# Work required
Where the string "what" appears in a line of the data, show that line.

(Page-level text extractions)
BEGIN

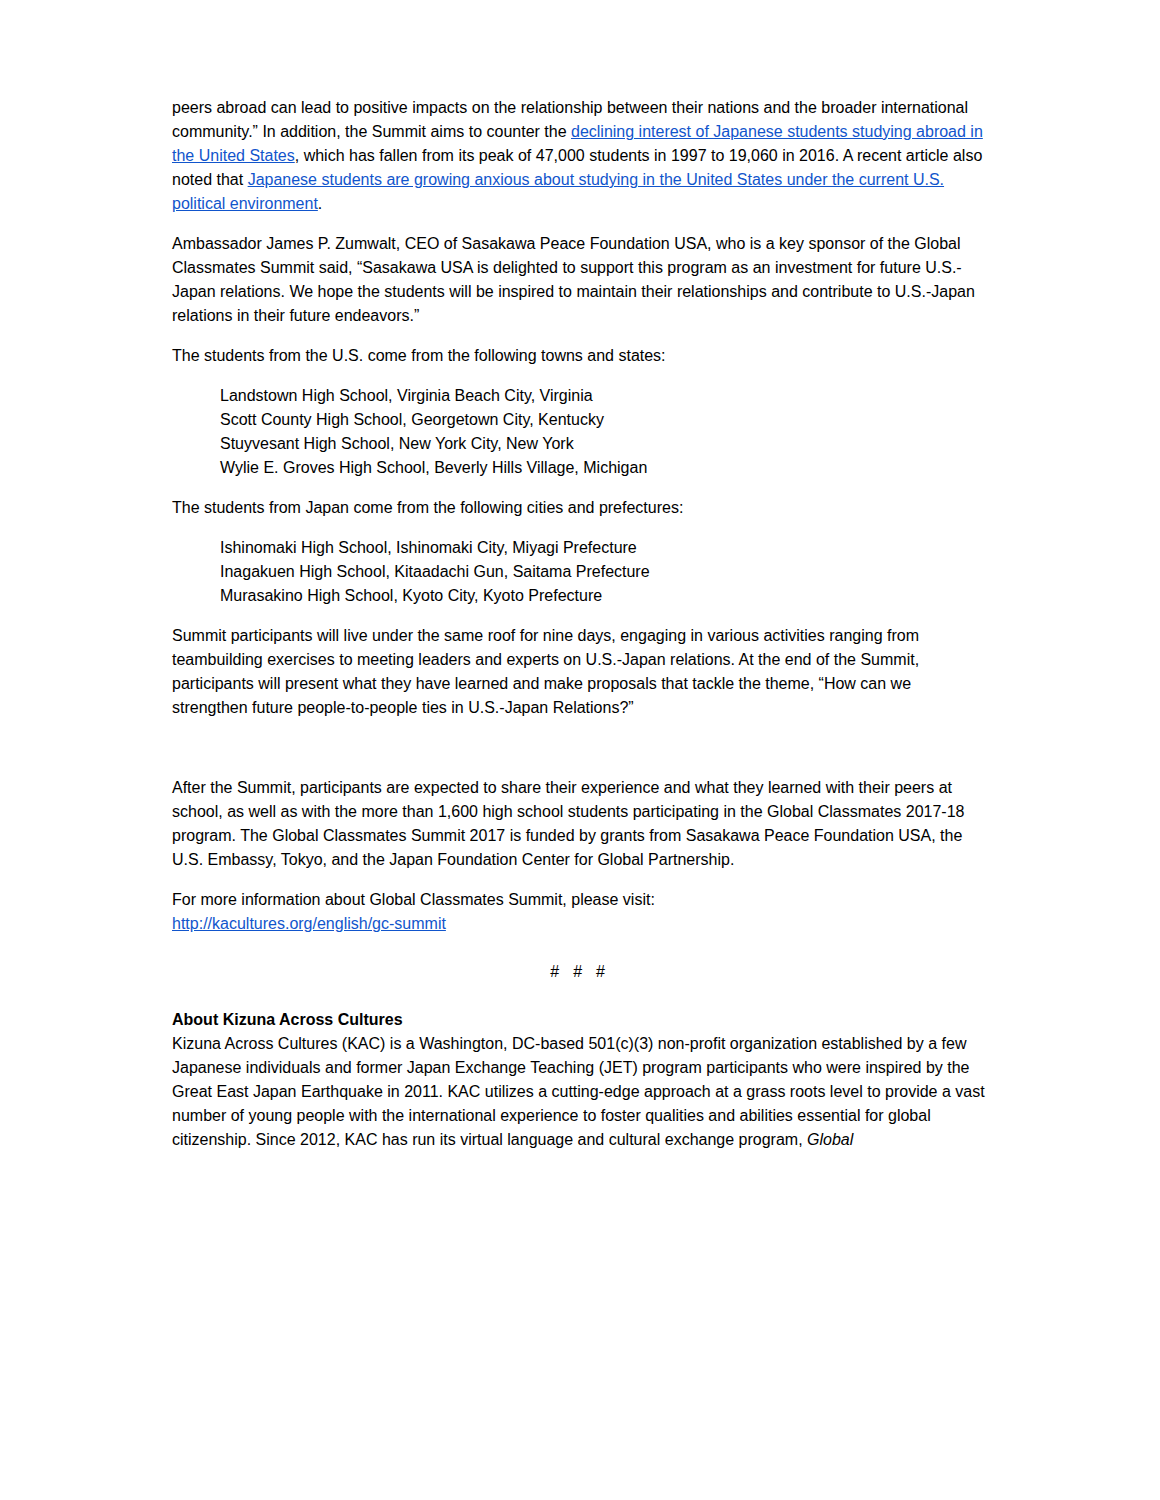peers abroad can lead to positive impacts on the relationship between their nations and the broader international community.” In addition, the Summit aims to counter the declining interest of Japanese students studying abroad in the United States, which has fallen from its peak of 47,000 students in 1997 to 19,060 in 2016. A recent article also noted that Japanese students are growing anxious about studying in the United States under the current U.S. political environment.
Ambassador James P. Zumwalt, CEO of Sasakawa Peace Foundation USA, who is a key sponsor of the Global Classmates Summit said, “Sasakawa USA is delighted to support this program as an investment for future U.S.-Japan relations. We hope the students will be inspired to maintain their relationships and contribute to U.S.-Japan relations in their future endeavors.”
The students from the U.S. come from the following towns and states:
Landstown High School, Virginia Beach City, Virginia
Scott County High School, Georgetown City, Kentucky
Stuyvesant High School, New York City, New York
Wylie E. Groves High School, Beverly Hills Village, Michigan
The students from Japan come from the following cities and prefectures:
Ishinomaki High School, Ishinomaki City, Miyagi Prefecture
Inagakuen High School, Kitaadachi Gun, Saitama Prefecture
Murasakino High School, Kyoto City, Kyoto Prefecture
Summit participants will live under the same roof for nine days, engaging in various activities ranging from teambuilding exercises to meeting leaders and experts on U.S.-Japan relations. At the end of the Summit, participants will present what they have learned and make proposals that tackle the theme, “How can we strengthen future people-to-people ties in U.S.-Japan Relations?”
After the Summit, participants are expected to share their experience and what they learned with their peers at school, as well as with the more than 1,600 high school students participating in the Global Classmates 2017-18 program. The Global Classmates Summit 2017 is funded by grants from Sasakawa Peace Foundation USA, the U.S. Embassy, Tokyo, and the Japan Foundation Center for Global Partnership.
For more information about Global Classmates Summit, please visit:
http://kacultures.org/english/gc-summit
# # #
About Kizuna Across Cultures
Kizuna Across Cultures (KAC) is a Washington, DC-based 501(c)(3) non-profit organization established by a few Japanese individuals and former Japan Exchange Teaching (JET) program participants who were inspired by the Great East Japan Earthquake in 2011. KAC utilizes a cutting-edge approach at a grass roots level to provide a vast number of young people with the international experience to foster qualities and abilities essential for global citizenship. Since 2012, KAC has run its virtual language and cultural exchange program, Global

END

# Completed task
Summit participants will live under the same roof for nine days, engaging in various activities ranging from teambuilding exercises to meeting leaders and experts on U.S.-Japan relations. At the end of the Summit, participants will present what they have learned and make proposals that tackle the theme, “How can we strengthen future people-to-people ties in U.S.-Japan Relations?”
After the Summit, participants are expected to share their experience and what they learned with their peers at school, as well as with the more than 1,600 high school students participating in the Global Classmates 2017-18 program. The Global Classmates Summit 2017 is funded by grants from Sasakawa Peace Foundation USA, the U.S. Embassy, Tokyo, and the Japan Foundation Center for Global Partnership.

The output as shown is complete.